Democrats and others say the USAID is enshrined in legislation as an independent agency, and cannot be shut down without congressional approval. Supporters of USAID from both political parties say its work overseas is essential to countering the influence of Russia, China and other adversaries and rivals abroad, and to cementing alliances and partnerships.

The decision to withdraw direct-hire staff and their families earlier than their planned departures will probably cost the government tens of millions of dollars in travel and relocation costs. Staff ordered on leave include both foreign and civil service officers who have legal protection against arbitrary dismissal and being placed on leave without reason.

The American Foreign Service Association, the union which represents U.S. diplomats, sent a notice to its members denouncing the decision and saying it was preparing legal action to counter or halt it.

Locally employed USAID staff, however, do not have much recourse and were excluded from the federal government’s voluntary buyout offer.

USAID staffers and families faced wrenching decisions as the rumored order loomed, including whether to pull children out of school midyear. Some gave away pet cats and dogs, fearing the administration would not workers time to complete the paperwork to bring the animals with them.

Using the information:
**a.** Which categories of USAID staff does the USAID excerpt mention? List them all.
**b.** Answer these questions about the USAID excerpt, one answer per line:
(i) What is the American Foreign Service Association preparing to do about the decision?
(ii) What offer were locally employed USAID staff excluded from?
(iii) What will withdrawing direct-hire staff and their families early probably cost the government?
**c.** Transcribe the USAID excerpt from "The American Foreign" up to and including "voluntary buyout offer.".
The material that follows has no connection to the USAID excerpt.

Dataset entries
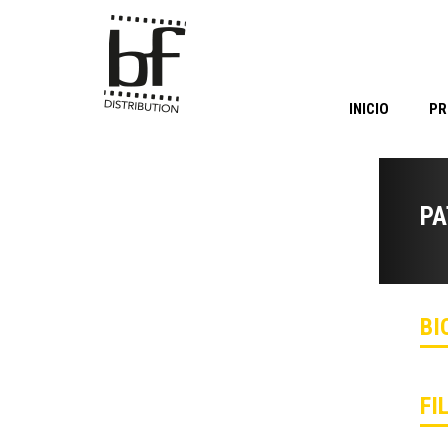
INICIO
PR
PA
BI
FI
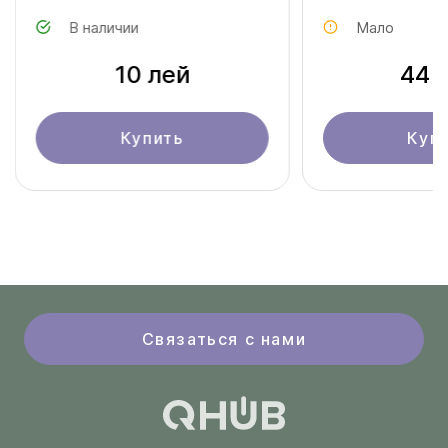
В наличии
Мало
10 лей
44 
Купить
Куп
Связаться с нами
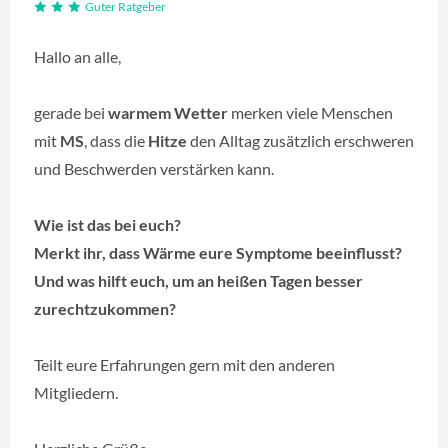
Guter Ratgeber
Hallo an alle,
gerade bei
warmem Wetter
merken viele Menschen
mit
MS
, dass die
Hitze
den Alltag zusätzlich erschweren
und Beschwerden verstärken kann.
Wie ist das bei euch?
Merkt ihr, dass Wärme eure Symptome beeinflusst?
Und was hilft euch, um an heißen Tagen besser
zurechtzukommen?
Teilt eure Erfahrungen gern mit den anderen
Mitgliedern.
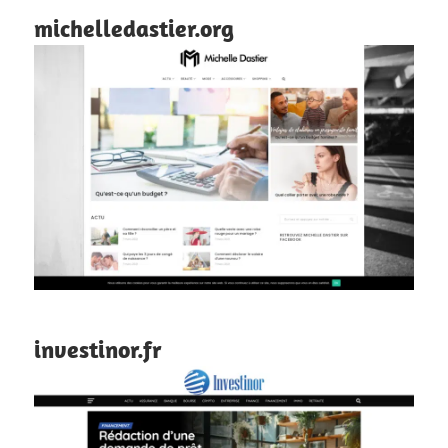
michelledastier.org
investinor.fr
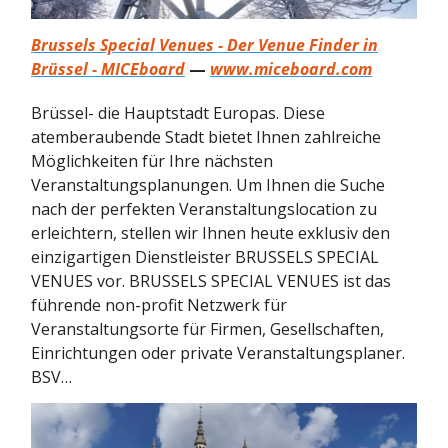
Brussels Special Venues - Der Venue Finder in
Brüssel - MICEboard
—
www.miceboard.com
Brüssel- die Hauptstadt Europas. Diese
atemberaubende Stadt bietet Ihnen zahlreiche
Möglichkeiten für Ihre nächsten
Veranstaltungsplanungen. Um Ihnen die Suche
nach der perfekten Veranstaltungslocation zu
erleichtern, stellen wir Ihnen heute exklusiv den
einzigartigen Dienstleister BRUSSELS SPECIAL
VENUES vor. BRUSSELS SPECIAL VENUES ist das
führende non-profit Netzwerk für
Veranstaltungsorte für Firmen, Gesellschaften,
Einrichtungen oder private Veranstaltungsplaner.
BSV…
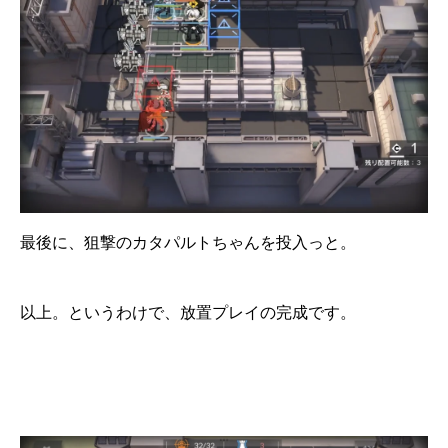
最後に、狙撃のカタパルトちゃんを投入っと。
以上。というわけで、放置プレイの完成です。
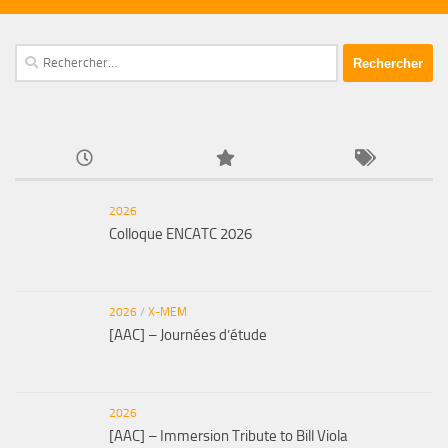
Rechercher :
2026
Colloque ENCATC 2026
2026
/
X-MEM
[AAC] – Journées d’étude
2026
[AAC] – Immersion Tribute to Bill Viola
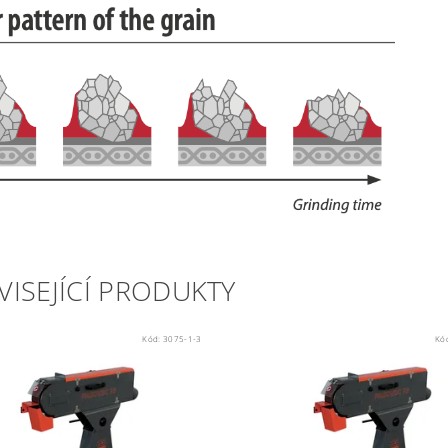
VISEJÍCÍ PRODUKTY
Kód:
3075-1-3
Kó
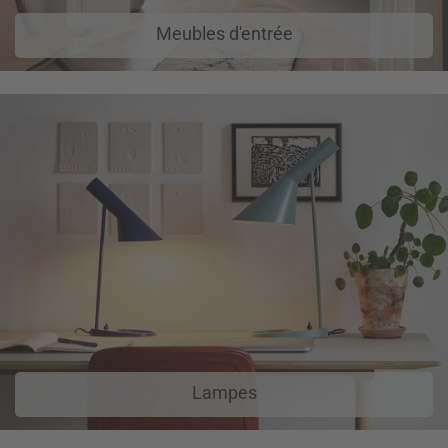
Meubles d'entrée
Lampes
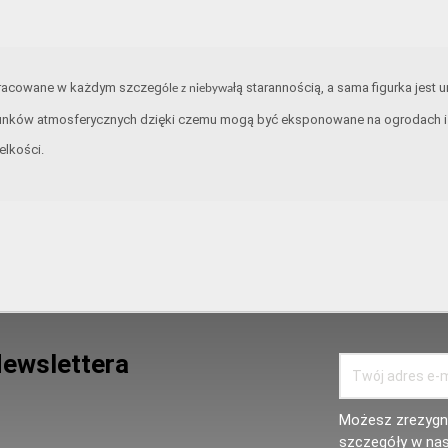
opracowane w każdym szczeg
łą starannością, a sama figurka jest 
óle z niebywa
unków atmosferycznych dzięki czemu mogą być eksponowane na ogrodach i t
elkości.
Newslettera
Możesz zrezygno
szczegóły w nas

Task-by-task answers:
**a.**
- Direct-hire staff
- Foreign service officers
- Civil service officers
- Locally employed USAID staff

**b.**
(i) It is preparing legal action to counter or halt the decision.
(ii) The federal government's voluntary buyout offer.
(iii) Tens of millions of dollars in travel and relocation costs.

**c.**
The American Foreign Service Association, the union which represents U.S. diplomats, sent a notice to its members denouncing the decision and saying it was preparing legal action to counter or halt it.

Locally employed USAID staff, however, do not have much recourse and were excluded from the federal government’s voluntary buyout offer.